EXERCISE DESCRIPTION:
Every line of the material that follows must be printed again exactly.

PROVIDED MATERIAL:
● ● ●

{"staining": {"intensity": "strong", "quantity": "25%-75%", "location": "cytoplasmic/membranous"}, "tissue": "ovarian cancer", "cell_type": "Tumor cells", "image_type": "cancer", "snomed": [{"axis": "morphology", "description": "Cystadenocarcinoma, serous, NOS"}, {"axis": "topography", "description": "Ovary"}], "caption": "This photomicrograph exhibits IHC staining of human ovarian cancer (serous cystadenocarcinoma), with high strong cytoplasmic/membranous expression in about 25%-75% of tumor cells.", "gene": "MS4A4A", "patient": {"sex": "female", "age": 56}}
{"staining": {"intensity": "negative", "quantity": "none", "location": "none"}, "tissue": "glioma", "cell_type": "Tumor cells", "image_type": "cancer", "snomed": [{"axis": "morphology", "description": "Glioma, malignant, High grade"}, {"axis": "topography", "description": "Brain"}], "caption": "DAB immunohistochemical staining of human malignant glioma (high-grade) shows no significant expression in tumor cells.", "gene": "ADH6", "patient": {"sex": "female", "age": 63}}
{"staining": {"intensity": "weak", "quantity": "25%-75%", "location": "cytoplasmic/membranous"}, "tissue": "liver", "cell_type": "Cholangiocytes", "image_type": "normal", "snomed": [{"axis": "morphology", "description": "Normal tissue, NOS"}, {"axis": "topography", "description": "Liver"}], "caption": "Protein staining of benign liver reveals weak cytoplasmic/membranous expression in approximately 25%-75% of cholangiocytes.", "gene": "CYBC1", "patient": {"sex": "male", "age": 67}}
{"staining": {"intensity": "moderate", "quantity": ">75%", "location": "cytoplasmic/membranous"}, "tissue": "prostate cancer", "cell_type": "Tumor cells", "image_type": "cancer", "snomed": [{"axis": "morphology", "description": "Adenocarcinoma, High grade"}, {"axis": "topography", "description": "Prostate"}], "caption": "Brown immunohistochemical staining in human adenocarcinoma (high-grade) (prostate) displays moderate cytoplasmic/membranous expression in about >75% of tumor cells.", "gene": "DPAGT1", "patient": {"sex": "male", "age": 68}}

● ● ●

EXERCISE RESULT:
{"staining": {"intensity": "strong", "quantity": "25%-75%", "location": "cytoplasmic/membranous"}, "tissue": "ovarian cancer", "cell_type": "Tumor cells", "image_type": "cancer", "snomed": [{"axis": "morphology", "description": "Cystadenocarcinoma, serous, NOS"}, {"axis": "topography", "description": "Ovary"}], "caption": "This photomicrograph exhibits IHC staining of human ovarian cancer (serous cystadenocarcinoma), with high strong cytoplasmic/membranous expression in about 25%-75% of tumor cells.", "gene": "MS4A4A", "patient": {"sex": "female", "age": 56}}
{"staining": {"intensity": "negative", "quantity": "none", "location": "none"}, "tissue": "glioma", "cell_type": "Tumor cells", "image_type": "cancer", "snomed": [{"axis": "morphology", "description": "Glioma, malignant, High grade"}, {"axis": "topography", "description": "Brain"}], "caption": "DAB immunohistochemical staining of human malignant glioma (high-grade) shows no significant expression in tumor cells.", "gene": "ADH6", "patient": {"sex": "female", "age": 63}}
{"staining": {"intensity": "weak", "quantity": "25%-75%", "location": "cytoplasmic/membranous"}, "tissue": "liver", "cell_type": "Cholangiocytes", "image_type": "normal", "snomed": [{"axis": "morphology", "description": "Normal tissue, NOS"}, {"axis": "topography", "description": "Liver"}], "caption": "Protein staining of benign liver reveals weak cytoplasmic/membranous expression in approximately 25%-75% of cholangiocytes.", "gene": "CYBC1", "patient": {"sex": "male", "age": 67}}
{"staining": {"intensity": "moderate", "quantity": ">75%", "location": "cytoplasmic/membranous"}, "tissue": "prostate cancer", "cell_type": "Tumor cells", "image_type": "cancer", "snomed": [{"axis": "morphology", "description": "Adenocarcinoma, High grade"}, {"axis": "topography", "description": "Prostate"}], "caption": "Brown immunohistochemical staining in human adenocarcinoma (high-grade) (prostate) displays moderate cytoplasmic/membranous expression in about >75% of tumor cells.", "gene": "DPAGT1", "patient": {"sex": "male", "age": 68}}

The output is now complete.